Adventurers: The Temple of Chac
If you are looking for a time travel adventure game that can be enjoyed by kids and adults alike, this game could be the one for you. Adventurers: The Temple of Chac from Fantasy Flight Games is around 45 minutes of non-stop fun and is played between 2 to 6 players.
The board game takes you back in the ancient times where you will enjoy an Indiana Jones-style robbery. It revolves around a fast-paced run through the Temple of Chac – the Mayan rain god. You will be over-turning a set of deadly traps and risking your life while you try to exit the temple, and before you do, you may want to carry as much treasure as you can. If your character dies, a second character can be dropped in and you may still get enough treasure to win.
This board game depends on luck a lot, so if you are one of those people who do not find any trace of luck when you roll a dice or have a lucky draw for treasure, you may feel frustrated. There is, however, some decision-making skills involved in the game. The possible risks that you can face could be interesting for adults, however, the game will attract younger audiences for sure. It is no doubt among the greatest family-board games for time travel and adventure buffs.

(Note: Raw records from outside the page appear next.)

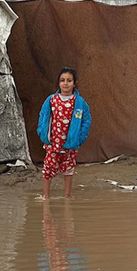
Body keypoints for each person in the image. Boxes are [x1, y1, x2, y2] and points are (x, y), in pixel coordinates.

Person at [37, 67, 92, 199]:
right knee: (48, 169)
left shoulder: (79, 102)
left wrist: (80, 138)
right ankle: (45, 197)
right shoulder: (51, 100)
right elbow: (43, 117)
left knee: (68, 170)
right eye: (62, 80)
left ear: (74, 83)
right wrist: (42, 133)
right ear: (58, 83)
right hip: (53, 143)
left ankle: (67, 197)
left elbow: (86, 120)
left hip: (70, 143)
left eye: (69, 80)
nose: (65, 83)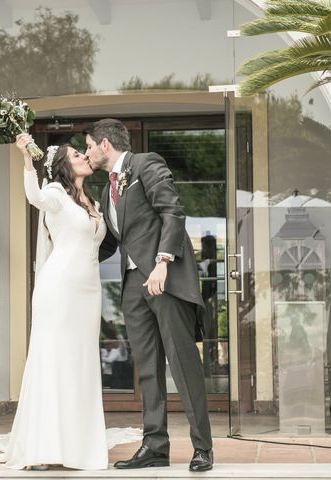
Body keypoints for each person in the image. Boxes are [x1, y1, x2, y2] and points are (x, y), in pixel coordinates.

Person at [85, 118, 214, 472]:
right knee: (147, 371)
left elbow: (172, 211)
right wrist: (74, 256)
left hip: (165, 281)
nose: (87, 153)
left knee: (183, 364)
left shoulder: (146, 164)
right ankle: (155, 445)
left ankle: (203, 447)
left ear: (105, 144)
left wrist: (163, 262)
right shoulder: (104, 190)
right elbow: (113, 240)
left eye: (89, 146)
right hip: (132, 289)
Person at [0, 133, 109, 470]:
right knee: (53, 360)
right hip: (59, 289)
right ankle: (43, 446)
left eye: (81, 153)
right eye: (76, 155)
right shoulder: (56, 194)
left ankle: (77, 445)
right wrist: (27, 159)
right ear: (63, 166)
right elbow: (34, 196)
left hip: (88, 293)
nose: (84, 157)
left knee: (80, 363)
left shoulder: (93, 202)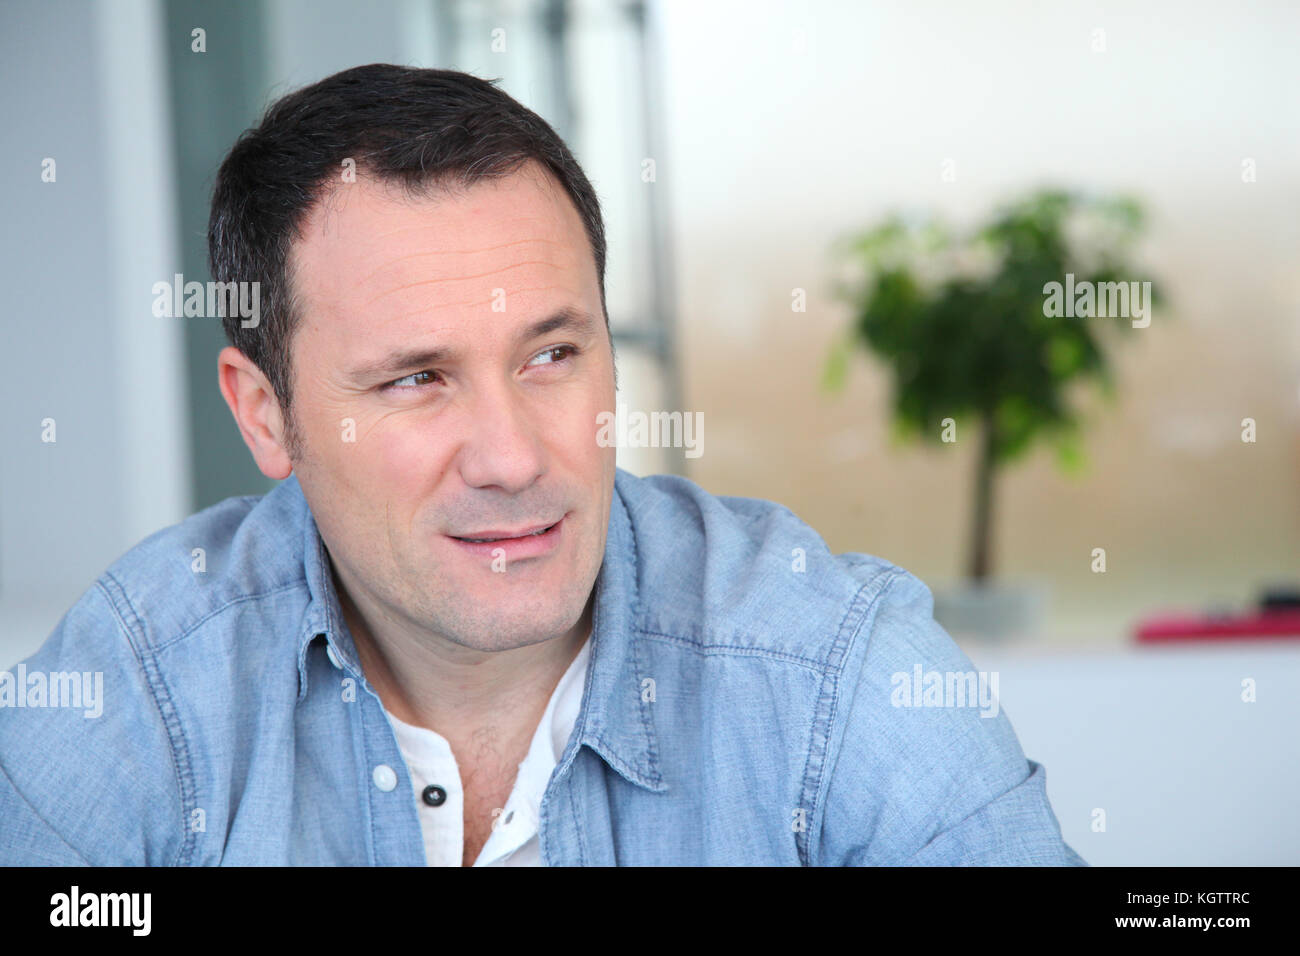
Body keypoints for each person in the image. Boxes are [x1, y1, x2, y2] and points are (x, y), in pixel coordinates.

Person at [0, 64, 1084, 866]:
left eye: (552, 353)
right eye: (416, 379)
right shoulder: (135, 690)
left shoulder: (831, 673)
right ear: (266, 413)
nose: (515, 456)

Anachrony is a relatively new competitive time-travel board game about the worker placement genre. You can either play it solo or enjoy it with up to 4 players. Its session time is from 30 to 120 minutes depending upon the number of players playing the game. Each player will add 30 minutes to the game, so the more the players are, the longer will be the game time.

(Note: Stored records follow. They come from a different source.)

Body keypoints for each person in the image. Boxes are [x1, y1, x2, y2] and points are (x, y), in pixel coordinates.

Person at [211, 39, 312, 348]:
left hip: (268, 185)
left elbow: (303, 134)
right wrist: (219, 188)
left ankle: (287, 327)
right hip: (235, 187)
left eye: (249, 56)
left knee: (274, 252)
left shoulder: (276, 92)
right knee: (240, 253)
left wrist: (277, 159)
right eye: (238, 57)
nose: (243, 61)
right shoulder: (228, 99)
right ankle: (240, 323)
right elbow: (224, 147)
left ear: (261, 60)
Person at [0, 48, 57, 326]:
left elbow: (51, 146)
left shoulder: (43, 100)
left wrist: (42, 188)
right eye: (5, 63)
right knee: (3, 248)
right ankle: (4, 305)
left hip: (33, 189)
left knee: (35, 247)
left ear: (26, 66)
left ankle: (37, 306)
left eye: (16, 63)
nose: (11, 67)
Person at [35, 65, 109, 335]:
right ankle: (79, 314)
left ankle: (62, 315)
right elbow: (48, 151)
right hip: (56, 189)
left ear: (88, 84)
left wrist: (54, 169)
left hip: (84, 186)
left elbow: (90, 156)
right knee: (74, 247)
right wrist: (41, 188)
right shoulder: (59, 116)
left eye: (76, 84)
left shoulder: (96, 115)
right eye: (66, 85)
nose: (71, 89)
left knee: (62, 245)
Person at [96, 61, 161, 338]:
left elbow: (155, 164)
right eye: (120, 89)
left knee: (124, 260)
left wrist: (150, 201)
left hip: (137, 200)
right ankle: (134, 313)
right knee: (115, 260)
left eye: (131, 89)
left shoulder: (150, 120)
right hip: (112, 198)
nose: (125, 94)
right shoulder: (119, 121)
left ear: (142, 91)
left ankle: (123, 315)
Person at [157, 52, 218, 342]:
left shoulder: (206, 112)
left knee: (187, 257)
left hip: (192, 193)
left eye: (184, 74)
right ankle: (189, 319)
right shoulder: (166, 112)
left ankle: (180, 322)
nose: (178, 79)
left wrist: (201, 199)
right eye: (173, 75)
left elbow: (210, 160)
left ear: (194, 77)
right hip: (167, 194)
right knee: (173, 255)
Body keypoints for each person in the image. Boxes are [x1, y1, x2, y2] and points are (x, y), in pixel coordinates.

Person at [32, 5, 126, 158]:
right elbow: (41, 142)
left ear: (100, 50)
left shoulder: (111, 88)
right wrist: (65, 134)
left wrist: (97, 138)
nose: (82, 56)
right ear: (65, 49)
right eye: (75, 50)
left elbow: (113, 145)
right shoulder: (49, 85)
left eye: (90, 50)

Like many time-travel board games, the storyline of Anachromy is also a bit complex but once you get the hang of it, you will play it like a pro. The game is about the distant future when the earth is hit by an enormous meteorite that caused a massive explosion and almost destroyed the planet – almost. There are a small number of survivors who started to follow one of the four radical ideologies, referred to as Paths, to rebuild the destroyed planet. These four ideological groups were: Harmony, Progress, Dominance, and Salvation. The followers of these paths live in isolation from each group, and they can only meet in the last city left on the planet known as the Capital. Each player represents an ideological group.
Among the debris, these groups found a rare metal called Neutronium that could be used in time traveling. Using Neutronium the survivors will have to warn their ancestors about the meteorite. The players, representing an ideological path each, are competing for resources where only one of them can win. To win you need to score points in a few ways, like building your base facilities, gathering the supplies needed to evacuate when the meteorite hits, increasing your morale, and time traveling. The player who has the most victory points at the end of the game wins.
It could be not so easy, and a little overwhelming to some players initially, as it requires several systems and mechanics to learn. Also, it’s an expensive game as it doesn’t look complete without the Exosuit expansion, which is an extra cost. However, if you ignore these downsides, Anachrony is an excellent example of the worker placement genre. The single-player mode, referred to as Chronobot, challenges you to play with you when no other person is! If you like board games where players don’t need to directly conflict with each other, you may love this one too.
Not every time-travel board game is worth your time. The best games have an interesting storyline, visually appealing characters, good quality game components, and are worth every dollar you paid for, those are the ones you should always go for. So, from the time travel board games listed above, which one is going to be your favorite? You will have to play all of them to find out!